- [Reading text]

Two Competing Hypotheses Tested

The first hypothesis regarding the historical event of John Kerry’s Vietnam record is that he was a war hero who served honorably and received wounds leading to three Purple Hearts which led to his early release.  This John Kerry volunteered for dangerous service and showed great courage and was therefore a recipient of a Bronze Star and a Silver Star.  Upon returning home, Kerry further proved his courage by standing up against an unjust and unnecessary war.  John Kerry is therefore qualified to be President of the United States.  This is the hypothesis of the Kerry campaign and the liberal media.

The second hypothesis regarding the historical event of John Kerry’s Vietnam record is that John Kerry came to Viet Nam seeking a quick exit from the war and that is why he sought the three Purple Hearts for superficial wounds which would assure his return stateside.  He, however, always had the ambition of becoming President of the United States and so he sought medals for courage and heroism as well.  He therefore falsified records in order to obtain medals for which he was not worthy.  He then returned to the United States and slandered his brothers who served with him by accusing them of war crimes. He also admitted to committing war crimes himself for which he was never charged.  John Kerry is therefore unfit for the office of Commander in Chief.

- [Supplied information]
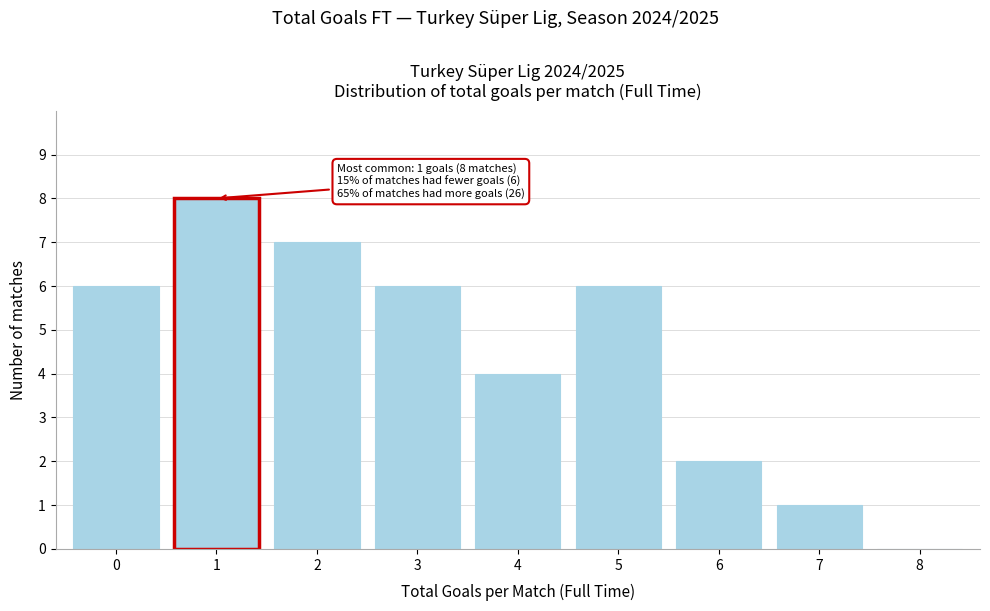

Reading right to left, list all the values displayed in this chart.

8=0	7=1	6=2	5=6	4=4	3=6	2=7	1=8	0=6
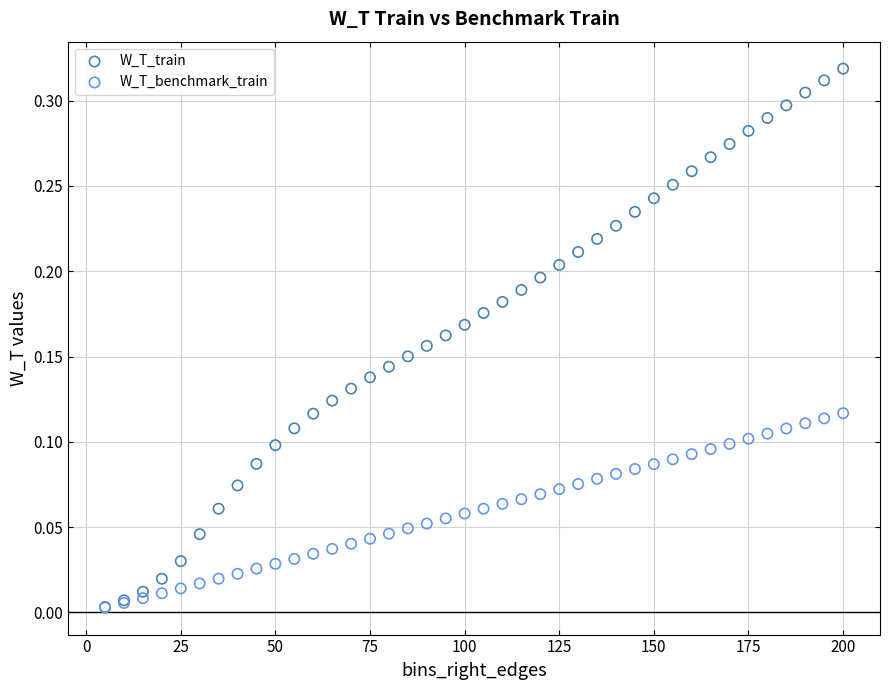

Which series contains the highest Y value?

W_T_train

- [Problem set]
**A.** In the passage on the two hypotheses about John Kerry's Vietnam record, write out the words from "The first hypothesis" up to and including "the liberal media.".
**B.** In the passage on the two hypotheses about John Kerry's Vietnam record, which two medals does the first hypothesis say Kerry received for his courage?
Base your work on the text only, not on the material.

- [Outputs for the tasks]
**A.**
The first hypothesis regarding the historical event of John Kerry’s Vietnam record is that he was a war hero who served honorably and received wounds leading to three Purple Hearts which led to his early release.  This John Kerry volunteered for dangerous service and showed great courage and was therefore a recipient of a Bronze Star and a Silver Star.  Upon returning home, Kerry further proved his courage by standing up against an unjust and unnecessary war.  John Kerry is therefore qualified to be President of the United States.  This is the hypothesis of the Kerry campaign and the liberal media.

**B.** A Bronze Star and a Silver Star.